I am not a Mr Beast subscriber, but it turns out I know someone who was a participant in these Games and hearing her talk about the experience of shooting it and explaining why everyone is so overtly emotional about outcomes, along with some insight into the production backstory, I find endlessly facsinating.
But I also have spent a LOT of time thinking about why the TV show isn't on anyone I know radar and I am currently the only person I know who has watched any of it. I'm in the media business and the fact the #1 YT'r can put on a production like this, and have it not even blip inside my network of friends is really confusing to me, but Julia puts a lot of really good clarity on the matter here.
Great piece - thanks for writing it. So much of the confusion around this in the industry comes down to definitions of both TV and YouTube - a lot of synecdoche and metonymy going on.
TV can means so many things. The box, the audience behaviour, the familiar forms and formats, the length, the production quality/cost, the tone/style. In the earlier days of creating hit YouTube videos in a media company environment, we’d constantly be warning production companies off “making it too TV”, while our videos got longer and longer and our percentage of watch time happening in the living room rocketed up (30% at last count). On really robust and well-programmed channels there was space for more “YouTube-y” stuff and “show-shows”, which were both valuable and performed really different roles in terms of bringing people in and developing loyalty.
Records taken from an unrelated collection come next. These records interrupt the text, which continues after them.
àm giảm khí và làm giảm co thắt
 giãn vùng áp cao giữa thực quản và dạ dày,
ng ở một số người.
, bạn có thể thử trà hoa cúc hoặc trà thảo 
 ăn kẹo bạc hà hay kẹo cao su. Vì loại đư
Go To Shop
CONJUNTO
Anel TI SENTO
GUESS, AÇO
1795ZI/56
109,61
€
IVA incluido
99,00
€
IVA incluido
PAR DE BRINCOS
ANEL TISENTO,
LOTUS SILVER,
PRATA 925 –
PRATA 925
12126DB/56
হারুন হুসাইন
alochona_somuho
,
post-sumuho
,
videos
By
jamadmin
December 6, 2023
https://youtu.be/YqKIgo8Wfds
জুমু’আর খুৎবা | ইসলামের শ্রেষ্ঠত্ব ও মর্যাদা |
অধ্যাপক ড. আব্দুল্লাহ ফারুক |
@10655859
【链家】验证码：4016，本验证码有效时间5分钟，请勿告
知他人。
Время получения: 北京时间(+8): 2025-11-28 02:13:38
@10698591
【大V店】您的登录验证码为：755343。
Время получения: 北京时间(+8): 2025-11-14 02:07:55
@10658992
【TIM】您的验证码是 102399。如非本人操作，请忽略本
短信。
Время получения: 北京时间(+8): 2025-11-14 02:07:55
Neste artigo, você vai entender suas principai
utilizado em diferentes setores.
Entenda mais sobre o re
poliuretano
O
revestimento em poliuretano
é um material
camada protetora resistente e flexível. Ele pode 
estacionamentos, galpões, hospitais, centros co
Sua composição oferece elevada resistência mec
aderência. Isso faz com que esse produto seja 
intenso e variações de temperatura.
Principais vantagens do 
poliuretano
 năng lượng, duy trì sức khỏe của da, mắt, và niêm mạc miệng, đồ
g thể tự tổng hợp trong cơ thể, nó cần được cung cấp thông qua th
The big mistake people make is under-analysing the line to goal. Making a season of a “TV show” and bunging it on YouTube is a terrible plan. Taking a YouTuber and crowbarring them into something from the world of “traditional”, often hoping they’ll “bring their audience with them” is a miserable, if well-trodden, path.
Traditional TV does wild numbers on YT, it has to be said. Trillions of views. All of the biggest parent properties by monthly views (excluding shorts) are primarily making content first for television. The content just performs radically differently because of how established behaviours are and how discovery works. Indian, Pakistani, Bangla, Vietnamese, Mexican & Korean soaps and dramas are massive. Kids “shows” of course, but animation of all kinds gets trillions too. Talent formats from TV do hundreds of billions - both in their full form and cut-down to individual performances & auditions. TV-length docs can get tens of millions of views each, but with wildly different paths to high viewership compared to cable or streaming platforms. A Michelle Khare or Cleo Abram’s approach is totally based on making SHOWS. A show like Taskmaster can succeed with international viewers entirely through YouTube without a second thought.
It ends up getting philosophical - most conversations about YouTube on TV or TV on YouTube or one becoming the other don’t establish what they mean by either term. Are we talking about how it feels? How it looks? How long it is? Who’s in it? Who’s in creative control of it? How it’s discovered? Where people watch it? Millions of dollars of utter folly have been spent on that confusion and many millions more will be wasted all for the want of some grown-up clarification.